On Jan. 29, Guévremont delivered a speech at NSCC. One student at NSCC, Thomas Snooks, has been diagnosed with generalized anxiety disorder and dysthymic disorder, which has symptoms that are similar to depression but last longer, according to the Canadian Mental Health Association.
“It can be difficult for people to see a lot of the things that are posted on Bell Let’s Talk Day,” Snooks says, “but I think overall, the openness and the awareness of it is still a good thing.”
Percy Miller, a fourth-year student at Mount Allison University in Sackville, N.B, says the campaign can give people a false sense of being advocates.
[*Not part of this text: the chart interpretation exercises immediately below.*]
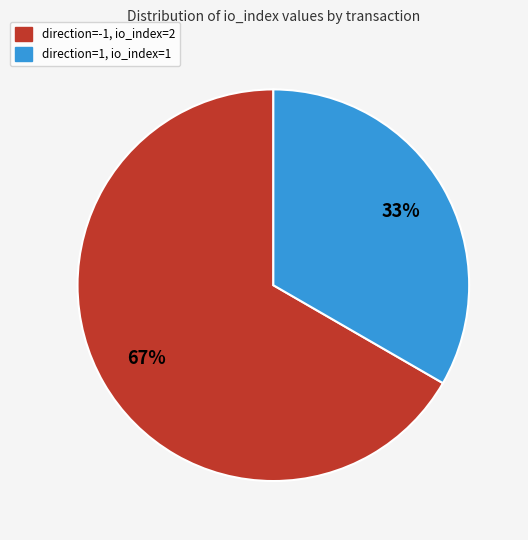

To the nearest percent, what is the combined percentage of direction=1, io_index=1 and direction=-1, io_index=2?

100%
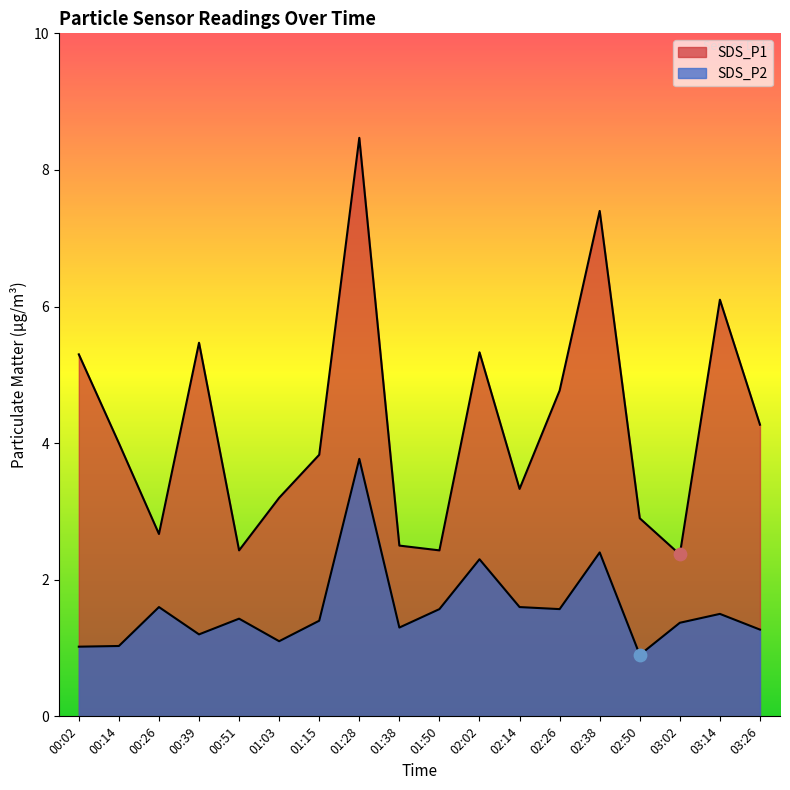

What is the total value across all series at 01:28?

12.2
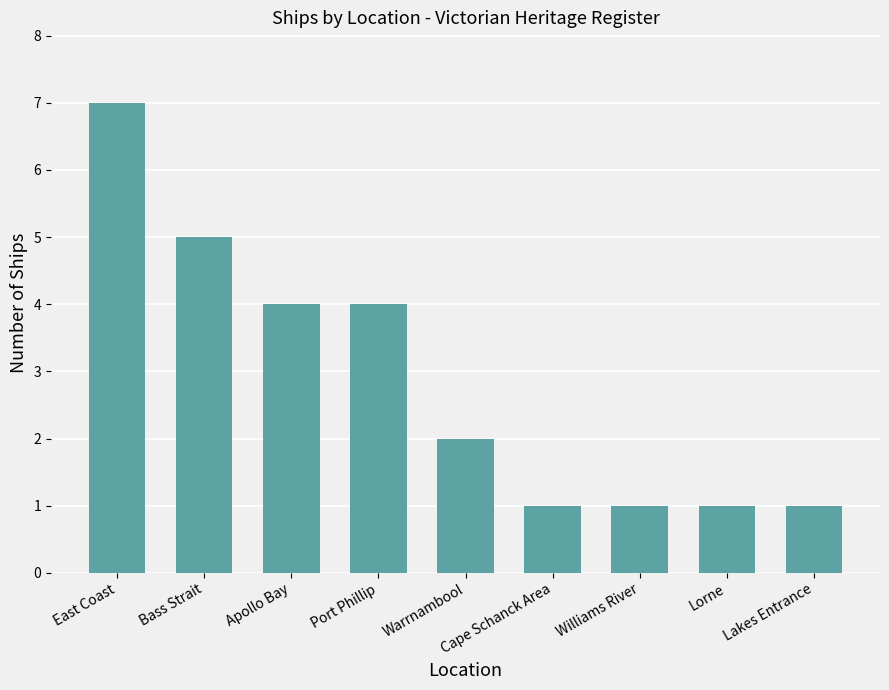

What is the difference between the maximum and minimum values?

6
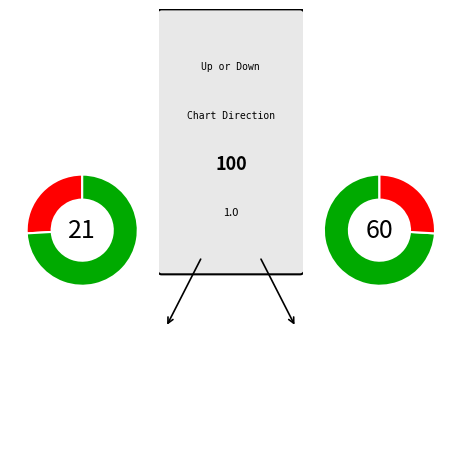

Which slice is the largest?

up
She has an anxiety disorder, which she describes as high-functioning.
“While I understand that some students use the day/campaign to tell important stories,” Miller writes in an email. “I ultimately worry that it has given people an out in terms of mental health advocacy.”
Bracing for backlash
For Jacobs-Peters, opposing the campaign is worth the expected criticism.
“I don’t want to villainize myself in the eyes of others, but it’s kind of inevitable,” she says. “One of the reasons why it’s so difficult for me to speak out against Bell Let’s Talk is because of the amount of money that’s been raised.”
Last year on Bell Let’s Talk Day, Jacobs-Peters had to find a quiet classroom, call her partner and cry. During most of the year, she cannot anticipate when she will be overwhelmed, but she knows how she will feel on Jan. 30.
“At least this is one time of the year when I know I’m going to have a mental breakdown,” she says, “so I can schedule that in, plan around it.”